Sur les conclusions à fin d’annulation :
4. Aux termes de l’article L. 211-2 du code des relations entre le public et l’administration : « Les personnes physiques ou morales ont le droit d’être informées sans délai des motifs des décisions administratives individuelles défavorables qui les concernent. / A cet effet, doivent être motivées les décisions qui : 1° Restreignent l’exercice des libertés publiques ou, de manière générale, constituent une mesure de police (…) ». Aux termes de l’article L. 232-4 du même code : « Une décision implicite intervenue dans les cas où la décision explicite aurait dû être motivée n’est pas illégale du seul fait qu’elle n’est pas assortie de cette motivation. / Toutefois, à la demande de l’intéressé, formulée dans les délais du recours contentieux, les motifs de toute décision implicite de rejet devront lui être communiqués dans le mois suivant cette demande. Dans ce cas, le délai du recours contentieux contre ladite décision est prorogé jusqu’à l’expiration de deux mois suivant le jour où les motifs lui auront été communiqués ».
5. Il ressort des pièces du dossier que, par un courrier du 3 octobre 2023, reçu le 5 octobre 2023, M. A…, a sollicité auprès du préfet de police la communication des motifs de la décision implicite de rejet née, en application de l’article R. 432-2 du code de l’entrée et du séjour des étrangers et du droit d’asile, du silence gardé pendant quatre mois par le préfet de police sur sa demande de titre de séjour présentée 1er juin 2023. Il est constant que le préfet n’a pas répondu à cette demande de communication des motifs de la décision. M. A… est, dès lors, fondé à soutenir que la décision contestée est entachée d’un défaut de motivation.
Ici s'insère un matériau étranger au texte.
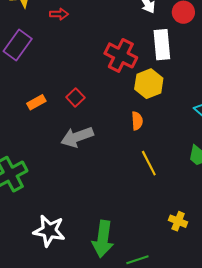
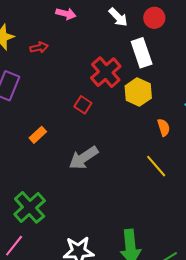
red cross: (121, 55) -> (106, 72), turned 36
red square: (75, 97) -> (83, 105), moved
orange semicircle: (137, 121) -> (164, 127), moved

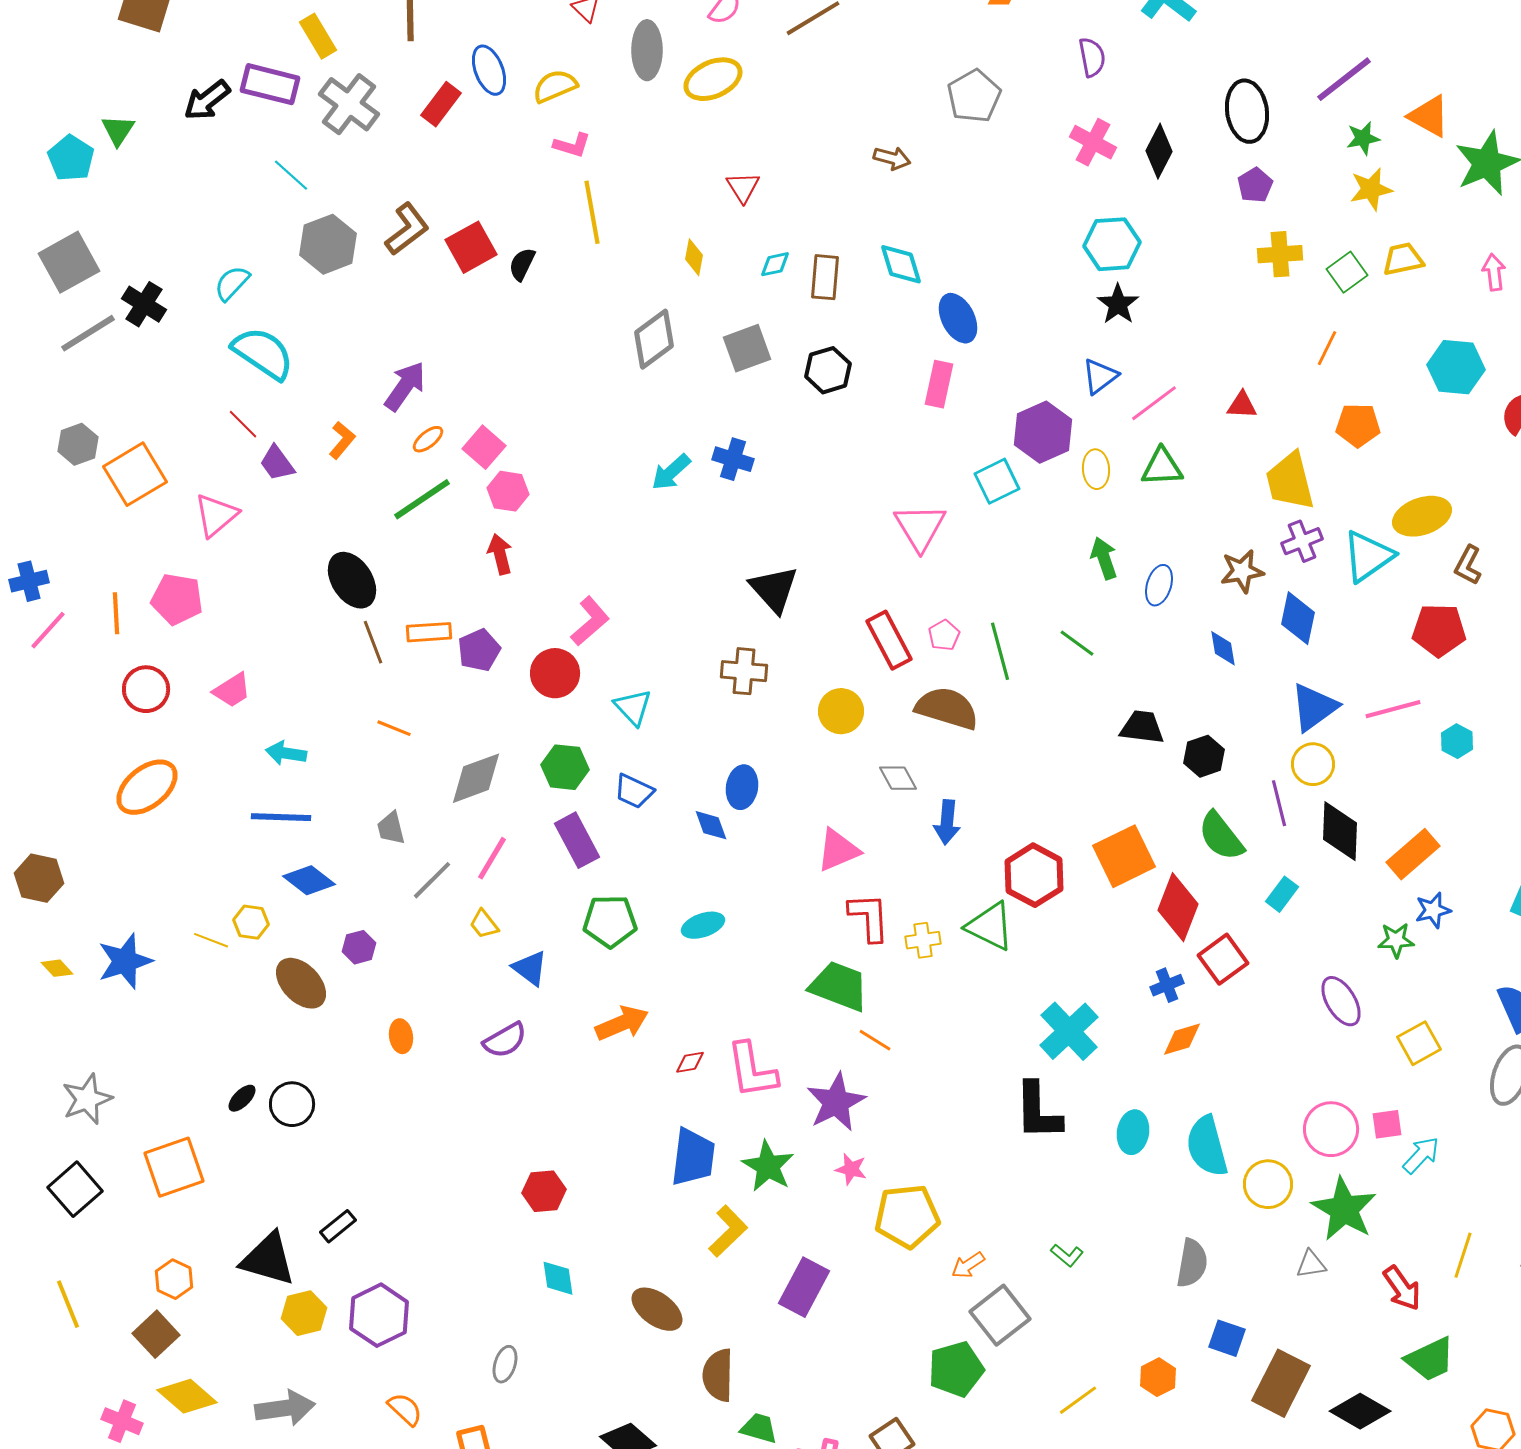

6. Il résulte de ce qui précède, sans qu’il soit besoin d’examiner les autres moyens de la requête, que M. A… est fondé à demander l’annulation de la décision attaquée.
Sur les conclusions aux fins d’injonction et d’astreinte :
7. Le présent jugement, eu égard au motif d’annulation de la décision, implique que le préfet de police ou le préfet territorialement compétent procède au réexamen de la demande de M. A… dans un délai de trois mois à compter de la notification du présent jugement et lui délivre, dans l’attente de ce réexamen, une autorisation provisoire de séjour, dans un délai de quinze jours. Il n’y a pas lieu d’assortir cette injonction d’une astreinte.
Sur les frais liés à l’instance :
8. Il y a lieu de mettre à la charge de l’Etat la somme de 800 euros à verser à M. A… sur le fondement de l’article L. 761-1 du code de justice administrative.
D E C I D E :
Article 1er : Les conclusions de M. A… tendant au bénéfice de l’aide juridictionnelle provisoire sont rejetées.
Article 2 : La décision implicite par laquelle le préfet de police a rejeté la demande de titre de séjour par M. A… est annulée.
Article 3 : Il est enjoint au préfet de police ou au préfet territorialement compétent de procéder au réexamen de la demande de M. A… dans un délai de trois mois à compter de la notification du présent jugement et de lui délivrer, dans l’attente de ce réexamen, une autorisation provisoire de séjour, dans un délai de quinze jours.
Article 4 : L’Etat versera à M. A… la somme de 800 euros au titre de l’article L. 761-1 du code de justice administrative.
Article 5 : Le surplus des conclusions de la requête est rejeté.
Article 6 : Le présent jugement sera notifié à M. B… A… et au préfet de police.
Délibéré après l’audience du 14 novembre 2024, à laquelle siégeaient :
Mme Salzmann, présidente,
Mme Armoët, première conseillère,
Mme Guglielmetti, conseillère.
Rendu public par mise à disposition au greffe le 28 novembre 2024.
La rapporteure,
S. GUGLIELMETTI
La présidente,
M. SALZMANNLa greffière,
P. TARDY-PANIT
La République mande et ordonne au préfet de police en ce qui le concerne ou à tous commissaires de justice à ce requis en ce qui concerne les voies de droit commun contre les parties privées, de pourvoir à l’exécution de la présente décision.